-- begin Document segment --

For the reasons set forth below, we will adopt the magistrate judge's recommendation to dismiss the original complaint as against all defendants and to grant plaintiff's motions to proceed in forma pauperis for this action only. In addition, we will dismiss plaintiff's amended complaint pursuant to 28 U.S.C. § 1915(e)(2)(B)(ii) for failure to state a claim on which relief may be granted. We will refuse to allow the plaintiff the right to amend further because filing a second amended complaint would be futile. We also refuse to direct the plaintiff to file an FTCA action once he exhausts his administrative remedy.



A district court is required to review de novo those portions of a magistrate judge's report to which objections are made. L.R. 72.3. When no objections are made, the district court may accept the report without review. Thomas v. Arn., 474 U.S. 140, 149 (3d Cir. 2000). According to the Third Circuit, however, "the better practice is to afford some level of review to dispositive legal issues raised by the report." Henderson v. Carlson, 812 F.2d 874, 878 (3d Cir. 1987).

Pursuant to 28 U.S.C. § 1915(e)(2)(B)(ii), the court may at any time dismiss a section 1915 complaint "that fails to state a claim on which relief may be granted." A court may refuse to allow a party to amend its complaint if the court concludes doing so would be futile. Grayson v. Mayview State Hosp., 293 F.3d 103, 111 (3d Cir. 2002). Amending a complaint is deemed futile if the court concludes a plaintiff can plead no facts that would support a claim for relief. Shane v. Fauver, 213 F.3d 113, 115 (3d Cir. 2000).


We agree with the magistrate judge that plaintiff's original complaint should be dismissed. First, as the magistrate judge points out, the plaintiff's suit against the United States fails because the United States enjoys sovereign immunity from suits that allege constitutional violations, such as this one. Jaffee v. United States, 592 F.2d 712, 717-18 (3d Cir. 1979), cert denied, 441 U.S. 961 (1979). Second, plaintiff has no viable First Amendment claim against either Hogsten or Wolmendorf because he fails to plead facts that suggest either defendant played any role in the alleged property deprivation. As the magistrate judge notes, a defendant can only be liable for a First Amendment retaliation claim if the defendant is personally involved in the retaliation. See Hampton v. Holmesburg Prison Officials, 546 F.2d 1077 (3d Cir. 1976). Finally, plaintiff's Fifth Amendment Due Process claim also fails because he has no constitutional right to have a grievance procedure be adequately administered. See Jones v. North Carolina Prisoners' Labor Union, Inc., 433 U.S. 119, 137-38 (1977) (Burger, J., concurring); Mann v. Adams, 855 F.2d 639, 640 (9th Cir. 1988) ("[t]here is no legitimate entitlement to a grievance procedure."). For these reasons, we will dismiss plaintiff's original complaint.


Instead of filing objections to the magistrate judge's report and recommendation, the plaintiff filed his amended complaint in an attempt to cure the original complaint's legal deficiencies. As noted, the plaintiff dropped the United States and Hogsten as defendants, but kept Wolfemdorf and added Correction Officer Ditty. Plaintiff alleges Wolfemdorf should be held liable because he allegedly threw out plaintiff's grievance, while plaintiff alleges Ditty should be liable because he was the officer who deprived plaintiff of his property. Plaintiff alleges Ditty deprived him of his property because of two lawsuits plaintiff filed against Ditty's alleged friends.

-- end Document segment --
-- begin Listed records --

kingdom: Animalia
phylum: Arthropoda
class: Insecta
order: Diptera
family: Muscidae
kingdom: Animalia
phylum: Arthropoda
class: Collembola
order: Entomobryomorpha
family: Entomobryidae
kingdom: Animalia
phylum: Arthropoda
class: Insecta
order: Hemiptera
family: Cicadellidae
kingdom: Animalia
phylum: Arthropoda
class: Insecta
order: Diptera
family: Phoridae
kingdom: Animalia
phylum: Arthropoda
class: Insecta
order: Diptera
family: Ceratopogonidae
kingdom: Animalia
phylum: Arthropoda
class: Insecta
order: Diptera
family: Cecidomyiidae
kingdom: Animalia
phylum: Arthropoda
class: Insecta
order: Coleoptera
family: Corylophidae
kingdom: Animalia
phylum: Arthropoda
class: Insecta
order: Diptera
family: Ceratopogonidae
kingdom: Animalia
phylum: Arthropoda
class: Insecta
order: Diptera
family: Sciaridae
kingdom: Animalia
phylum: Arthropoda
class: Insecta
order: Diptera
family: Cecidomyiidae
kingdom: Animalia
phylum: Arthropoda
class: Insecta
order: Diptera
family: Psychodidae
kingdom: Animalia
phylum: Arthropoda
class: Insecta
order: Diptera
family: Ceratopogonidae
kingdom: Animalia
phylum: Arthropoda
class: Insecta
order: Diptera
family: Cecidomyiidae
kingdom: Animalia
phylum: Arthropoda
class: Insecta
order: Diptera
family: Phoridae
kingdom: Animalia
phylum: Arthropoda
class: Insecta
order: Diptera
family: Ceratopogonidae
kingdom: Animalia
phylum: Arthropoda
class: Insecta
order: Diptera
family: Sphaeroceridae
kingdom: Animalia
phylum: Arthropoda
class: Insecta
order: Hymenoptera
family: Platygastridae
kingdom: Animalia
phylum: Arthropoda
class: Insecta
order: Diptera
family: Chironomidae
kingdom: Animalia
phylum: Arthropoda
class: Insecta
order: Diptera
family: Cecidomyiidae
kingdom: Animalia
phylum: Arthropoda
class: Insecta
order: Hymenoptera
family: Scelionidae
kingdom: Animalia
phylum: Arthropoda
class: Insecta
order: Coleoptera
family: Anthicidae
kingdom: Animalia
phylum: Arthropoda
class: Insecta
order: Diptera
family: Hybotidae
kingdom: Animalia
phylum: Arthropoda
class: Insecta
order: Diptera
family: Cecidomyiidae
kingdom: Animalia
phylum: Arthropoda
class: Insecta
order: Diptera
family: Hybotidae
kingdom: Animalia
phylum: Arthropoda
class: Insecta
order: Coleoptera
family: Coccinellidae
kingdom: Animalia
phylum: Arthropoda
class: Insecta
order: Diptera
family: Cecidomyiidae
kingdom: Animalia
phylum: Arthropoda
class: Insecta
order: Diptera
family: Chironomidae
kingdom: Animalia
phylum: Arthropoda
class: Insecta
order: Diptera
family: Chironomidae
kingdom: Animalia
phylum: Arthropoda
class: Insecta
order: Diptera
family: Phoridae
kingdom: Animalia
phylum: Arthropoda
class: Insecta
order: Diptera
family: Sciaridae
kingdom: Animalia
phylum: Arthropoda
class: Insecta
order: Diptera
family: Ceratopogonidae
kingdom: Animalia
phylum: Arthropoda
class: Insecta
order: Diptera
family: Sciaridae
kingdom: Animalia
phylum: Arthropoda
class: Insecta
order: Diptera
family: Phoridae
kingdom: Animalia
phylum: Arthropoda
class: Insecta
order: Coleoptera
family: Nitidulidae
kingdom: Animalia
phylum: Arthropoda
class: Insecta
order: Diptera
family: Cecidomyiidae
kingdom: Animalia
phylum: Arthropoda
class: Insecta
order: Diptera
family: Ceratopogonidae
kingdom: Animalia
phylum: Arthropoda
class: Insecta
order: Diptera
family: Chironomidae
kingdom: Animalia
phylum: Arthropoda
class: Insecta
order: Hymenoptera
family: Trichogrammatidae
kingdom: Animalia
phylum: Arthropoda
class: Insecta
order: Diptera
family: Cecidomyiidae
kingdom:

-- end Listed records --

Work to complete ::
1. According to the opinion excerpt, why does the plaintiff's First Amendment claim against Hogsten and Wolmendorf fail?
2. Print the passage of the opinion excerpt starting at "For the reasons" and ending at "his administrative remedy.".

Answers given ::
1. The claim fails because the plaintiff pleads no facts suggesting that either defendant played any role in the alleged property deprivation. A defendant can be liable for a First Amendment retaliation claim only if that defendant was personally involved in the retaliation.

2.
For the reasons set forth below, we will adopt the magistrate judge's recommendation to dismiss the original complaint as against all defendants and to grant plaintiff's motions to proceed in forma pauperis for this action only. In addition, we will dismiss plaintiff's amended complaint pursuant to 28 U.S.C. § 1915(e)(2)(B)(ii) for failure to state a claim on which relief may be granted. We will refuse to allow the plaintiff the right to amend further because filing a second amended complaint would be futile. We also refuse to direct the plaintiff to file an FTCA action once he exhausts his administrative remedy.